Sanitation workers threaten strike Thursday, Jan. 19, 2006 Nearly 100 Waste Management employees claim that the $13 billion Texas company wants to reduce their wages and eliminate their pension plan.
Union officials said this week that if Waste Management does not back off its stance and submit a new contract proposal, then the employees, working from the Temple Hills branch, could go on strike.
‘‘We went in there with good intentions of continuing negotiations, but they aren’t willing to reach an agreement,” said Doug Webber, business representative of Teamsters Local 639, which represents the workers. ‘‘They’re trying to strong-arm us to accepting their terms and suggestions. It just doesn’t make sense.”

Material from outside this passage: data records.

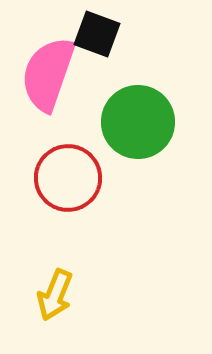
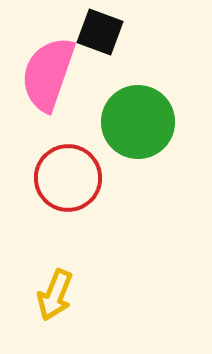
black square: moved 3 px right, 2 px up
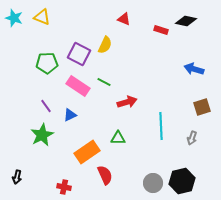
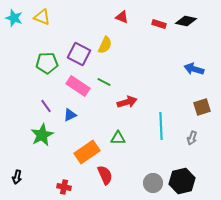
red triangle: moved 2 px left, 2 px up
red rectangle: moved 2 px left, 6 px up
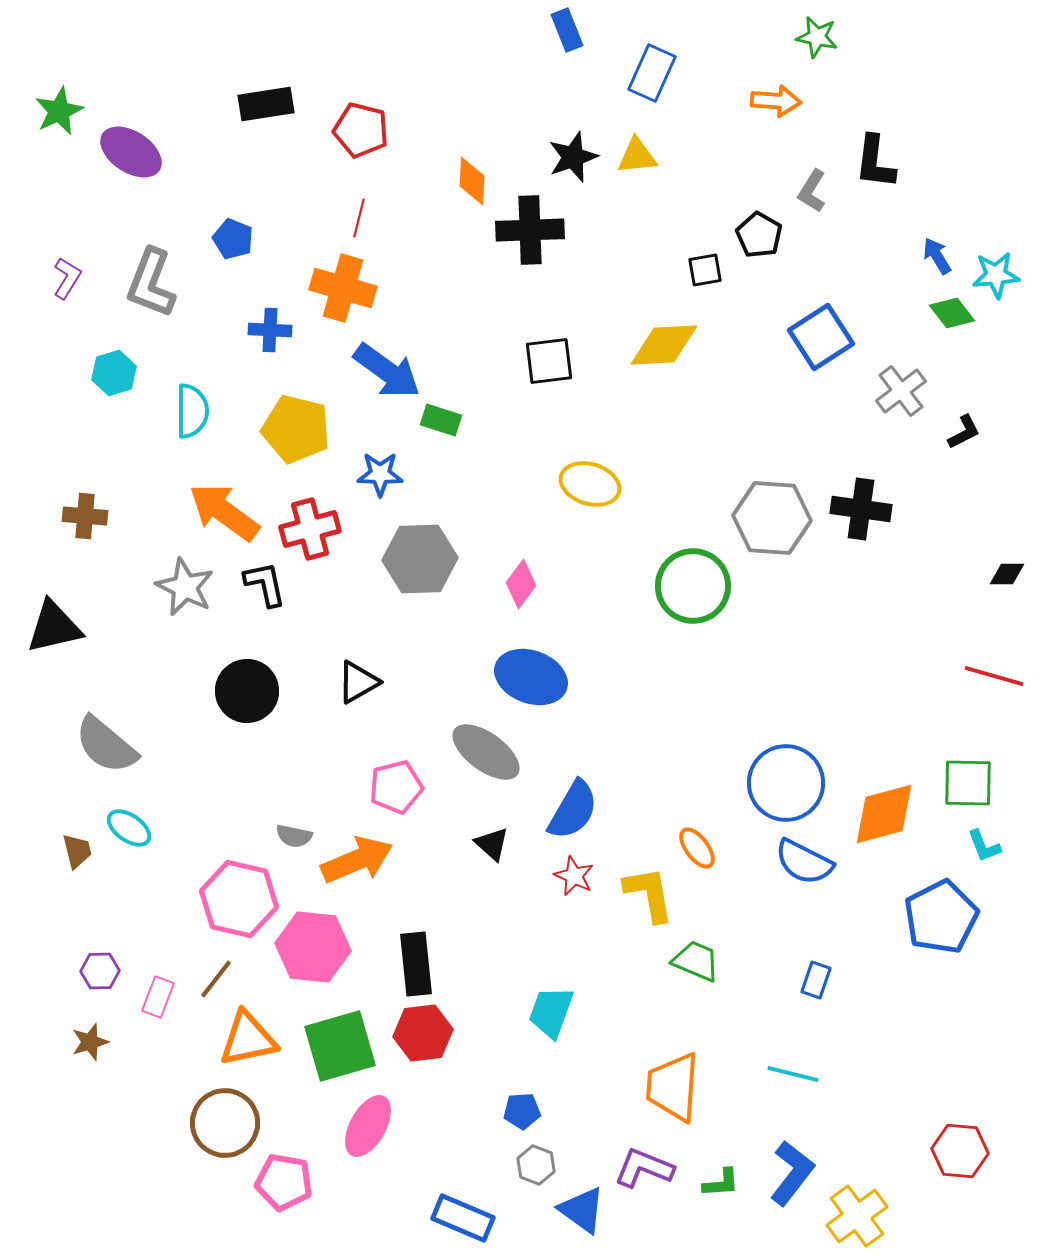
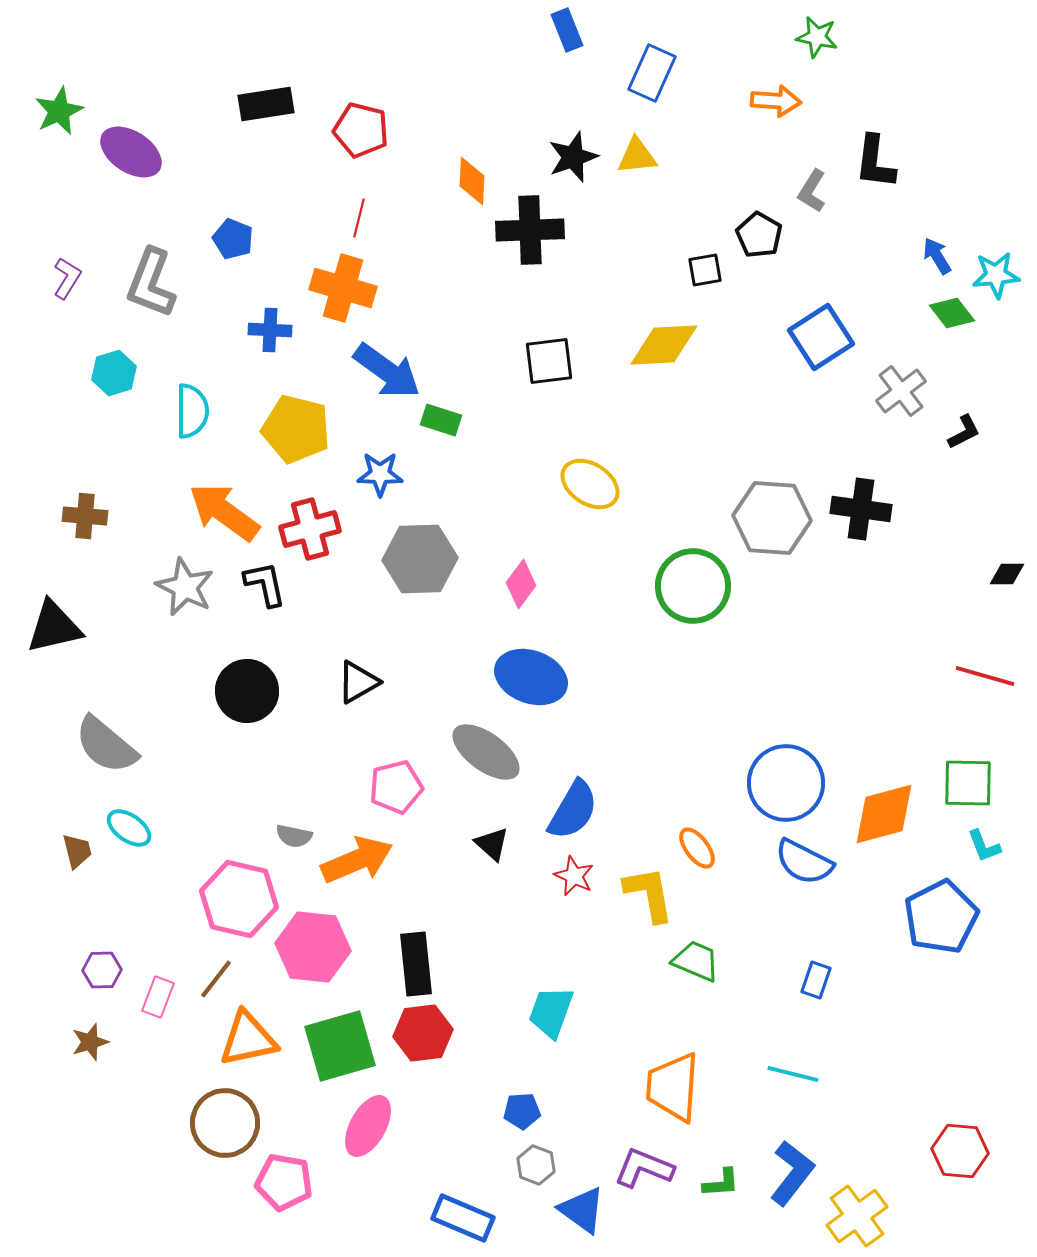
yellow ellipse at (590, 484): rotated 16 degrees clockwise
red line at (994, 676): moved 9 px left
purple hexagon at (100, 971): moved 2 px right, 1 px up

Union and Waste Management officials began contract negotiations in mid-October, Webber said.
The employees’ contract expired Nov. 26. And while Webber could not give specifics of the deal on the table, he said that the Houston company gave the employees until Jan. 9. to accept the proposal. Webber met with employees on Monday to discuss the current deal, and they decided to move forward with a public campaign in the meantime.
Company officials offered few details.
Lisa Kardell, a company spokeswoman, issued a statement, saying that Waste Management’s final offer ‘‘provides a wage and benefit package at or above the industry standard in the Washington, D.C., metro area.”
‘‘The company has given the union its last, best and final offer. At this critical juncture, we believe that commenting publicly about the specifics of this offer and the status of the negotiations is not fair to the process, nor would it foster continued good faith negotiations,” Kardell said. ‘‘Although we hope the matter can be resolved amicably and quickly, the company is fully prepared to service our customers with minimal or no interruption.”
The sanitation workers started their public campaign this week, asking residents and civic and political leaders to sign an ‘‘Appeal for Justice,” asking Waste Management to offer a new contract to the employees, union officials said.
The workers — who pick up trash from private residences in Prince George’s County, FedEx Field in Landover, grocery stores, schools and hospitals — say the public campaign is designed to put pressure on Waste Management officials.
But this week’s campaign is not the workers’ first, however; they hand-billed patrons outside FedEx Field during a Washington Redskins’ game in December.
The local actions are part of a national Teamster campaign, involving more than 9,000 Waste Management workers, according to union officials.
Waste Management is the nation’s biggest trash hauler, according to Hoover’s, an online business information service, with 25 million residential and 2 million commercial customers in the United States and Canada. In 2004 it had about 51,000 employees and a profit of $939 million, up 49 percent from the previous year, on sales of $12.5 billion.
However, in the third quarter of 2005, its profit shrank to $215 million from $302 million in the prior-year quarter.